--- JOB ITEM ---
In the records below, find each line with "step" and copy it.

Source data:
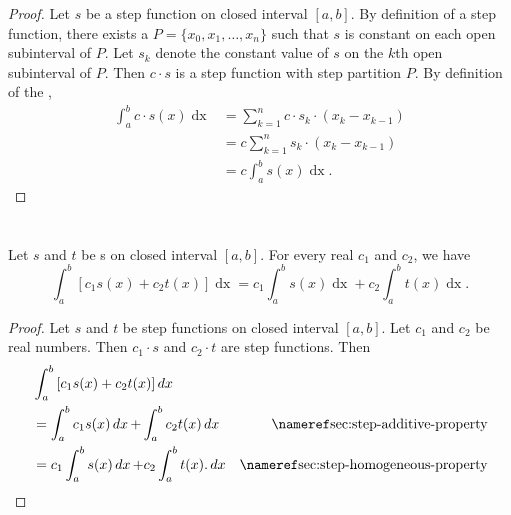 \documentclass{report}
\begin{document}
\begin{proof}

  Let $s$ be a step function on closed interval $[a, b]$.
  By definition of a step function, there exists a 
    $P = \{x_0, x_1, \ldots, x_n\}$ such that $s$ is constant on each open
    subinterval of $P$.
  Let $s_k$ denote the constant value of $s$ on the $k$th open subinterval of
    $P$.
  Then $c \cdot s$ is a step function with step partition $P$.
  By definition of the ,
    \begin{align*}
      \int_a^b c \cdot s(x) \mathop{dx}
        & = \sum_{k=1}^n c \cdot s_k \cdot (x_k - x_{k-1}) \\
        & = c \sum_{k=1}^n s_k \cdot (x_k - x_{k-1}) \\
        & = c \int_a^b s(x) \mathop{dx}.
    \end{align*}

\end{proof}

\section{}%
\label{sec:step-linearity-property}
\label{sec:theorem-1.4}

\begin{theorem}{1.4}

  Let $s$ and $t$ be s on closed interval
    $[a, b]$.
  For every real $c_1$ and $c_2$, we have
    $$\int_a^b \left[ c_1s(x) + c_2t(x) \right] \mathop{dx} =
      c_1\int_a^b s(x) \mathop{dx} + c_2\int_a^b t(x) \mathop{dx}.$$

\end{theorem}

\begin{proof}

  Let $s$ and $t$ be step functions on closed interval $[a, b]$.
  Let $c_1$ and $c_2$ be real numbers.
  Then $c_1 \cdot s$ and $c_2 \cdot t$ are step functions.
  Then
    \begin{align*}
      & \int_a^b \left[ c_1s(x) + c_2t(x) \right] \mathop{dx} \\
      & = \int_a^b c_1s(x) \mathop{dx} + \int_a^b c_2t(x) \mathop{dx}
        & \textref{sec:step-additive-property} \\
      & = c_1\int_a^b s(x) \mathop{dx} + c_2\int_a^b t(x). \mathop{dx}
        & \textref{sec:step-homogeneous-property}
    \end{align*}

\end{proof}
\end{document}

--- RESPONSE TO THE EXERCISE ---
  Let $s$ be a step function on closed interval $[a, b]$.
  By definition of a step function, there exists a 
  Then $c \cdot s$ is a step function with step partition $P$.
\label{sec:step-linearity-property}
  Let $s$ and $t$ be step functions on closed interval $[a, b]$.
  Then $c_1 \cdot s$ and $c_2 \cdot t$ are step functions.
        & \textref{sec:step-additive-property} \\
        & \textref{sec:step-homogeneous-property}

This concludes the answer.